Voidance requests do not extend the 180-day deadline for challenging CBP protest denials at the Court of International Trade, said CIT in its dismissal of plaintiff Sears Holdings Management’s customs classification challenge. Sears had filed a request with CBP to void denial of its classification protest, which was denied, and a protest of CBP’s denial of its voidance request, which CBP rejected on the grounds that voidance requests are not protestable. Sears then filed suit at CIT within the 180-day period after its voidance request protest was rejected, but more than 180 days after its original protest was denied. In its decision, CIT said it has no jurisdiction over the matter because (1) voidance requests do not extend the 180-day deadline for challenges of CBP protests, so Sears’ challenge of the original protest denial was untimely filed; and (2) denials of voidance requests are non-reviewable agency actions which cannot themselves be challenged at CIT. Therefore, CIT dismissed Sears’ challenge.
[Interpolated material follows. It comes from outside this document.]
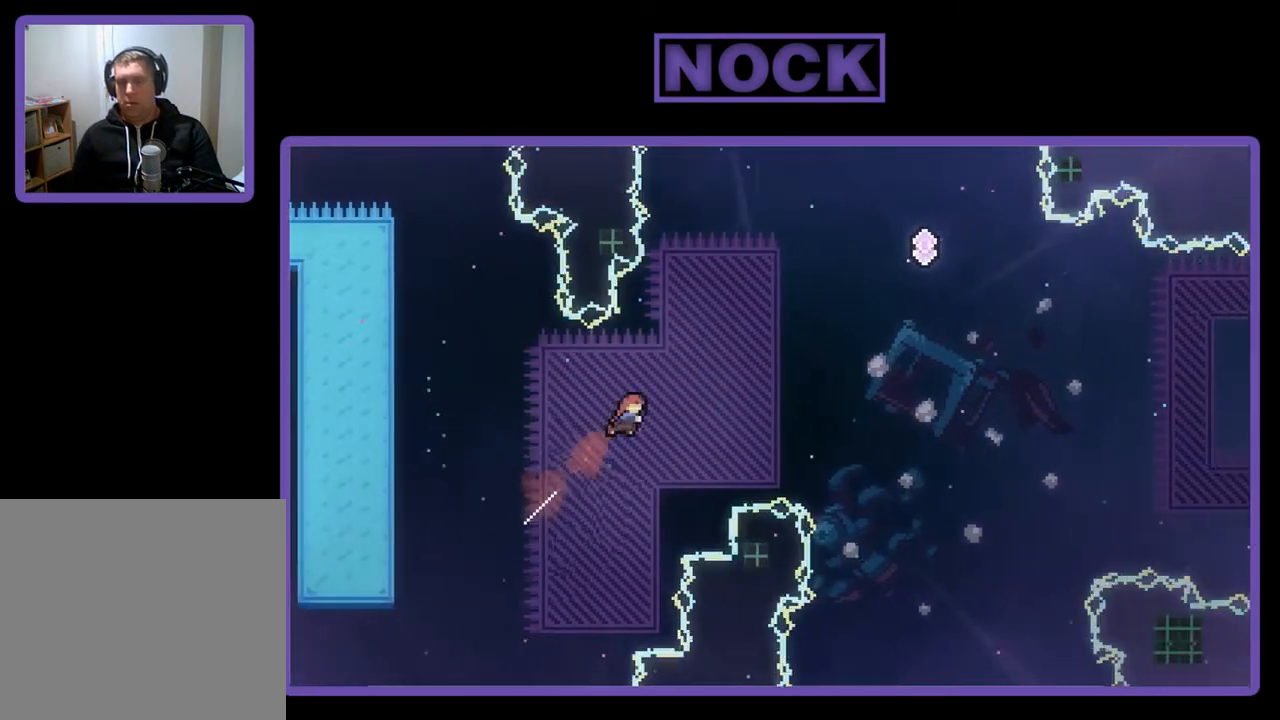
{"buttons": ["CIRCLE", "R2", "DPAD_UP", "DPAD_RIGHT"], "left_stick": "center", "events": [[150, "CIRCLE", "up"], [250, "CIRCLE", "down"]]}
The Court of Appeals for the Federal Circuit reversed part the Court of International Trade’s July 2010 dismissal of Ford’s request to liquidate and refund duties paid on ten reconciliation entries of imported Jaguar brand vehicles that Ford argued should have been deemed liquidated. In 2010, CIT had dismissed Ford’s claims for lack of subject matter jurisdiction and lack of controversy, and had declined to issue a judgment on other claims. CAFC reversed CIT’s jurisdiction ruling because CIT’s ruling was based on events that occurred after Ford filed its court complaint, reversed CIT’s dismissal for lack of controversy, and vacated CIT’s decision to dismiss other Ford claims.
The Court of International Trade denied CBP’s motion to reconsider its April dismissal of CBP’s attempt to recover penalties from defendant Nitek Electronics for misclassified entries of gas meter swivels and gas meter nuts from China that were subject to an antidumping duty order. In April, CIT had ruled that CBP failed to exhaust its administrative remedies because at the administrative stage CBP had alleged gross negligence, while before the court CBP alleged the lesser charge of negligence. This time, CIT found nothing new in CBP’s arguments for reconsideration. “A party’s disagreement with a ruling does not always equate to a ‘clear error’ warranting reconsideration,” CIT said. “More to the point, mere repetition of unsuccessful arguments is an improper use of Rule 59 and a needless delay to finality.”
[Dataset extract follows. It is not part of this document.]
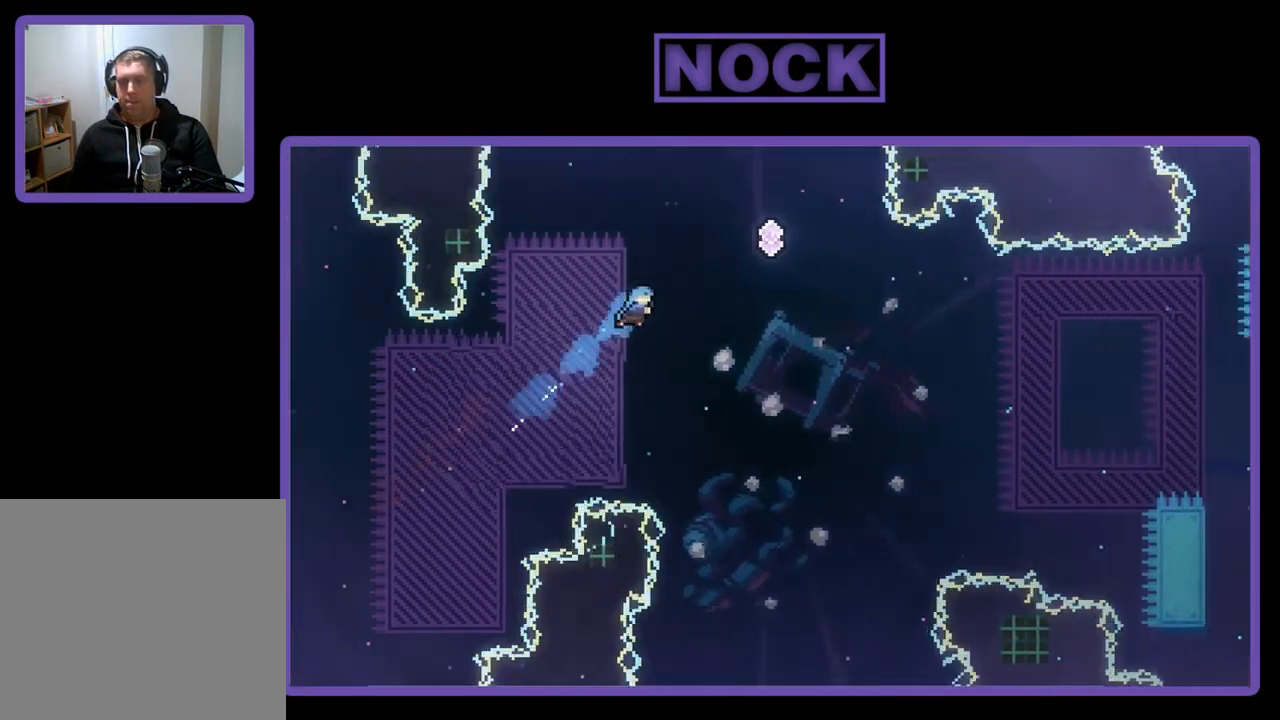
{"buttons": ["R2", "DPAD_UP", "DPAD_LEFT"], "left_stick": "center", "events": [[117, "DPAD_RIGHT", "up"], [183, "CIRCLE", "up"], [183, "DPAD_LEFT", "down"]]}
The Court of International Trade delayed its decision in a case involving the International Trade Administration’s use of “zeroing” in administrative reviews, pending resolution of the appeal of CIT’s ruling in Union Steel v. U.S., currently before the Court of Appeals for the Federal Circuit. Although plaintiffs and defendants opposed staying the case, which involves the final results of the 2009-10 administrative review of the antidumping duty order on certain frozen warmwater shrimp from India (A-533-840), CIT said the delay will serve the interest of judicial economy and will conserve the resources of the parties. According to CIT, neither plaintiffs nor defendant showed any harm that would have resulted from the stay.
In the Aug. 1 issue of the U.S. Customs and Border Protection Bulletin (Vol. 46, No. 32), CBP published notices on its withdrawal of a revocation and modification of rulings on the classification of toilet seats and iPod docking stations.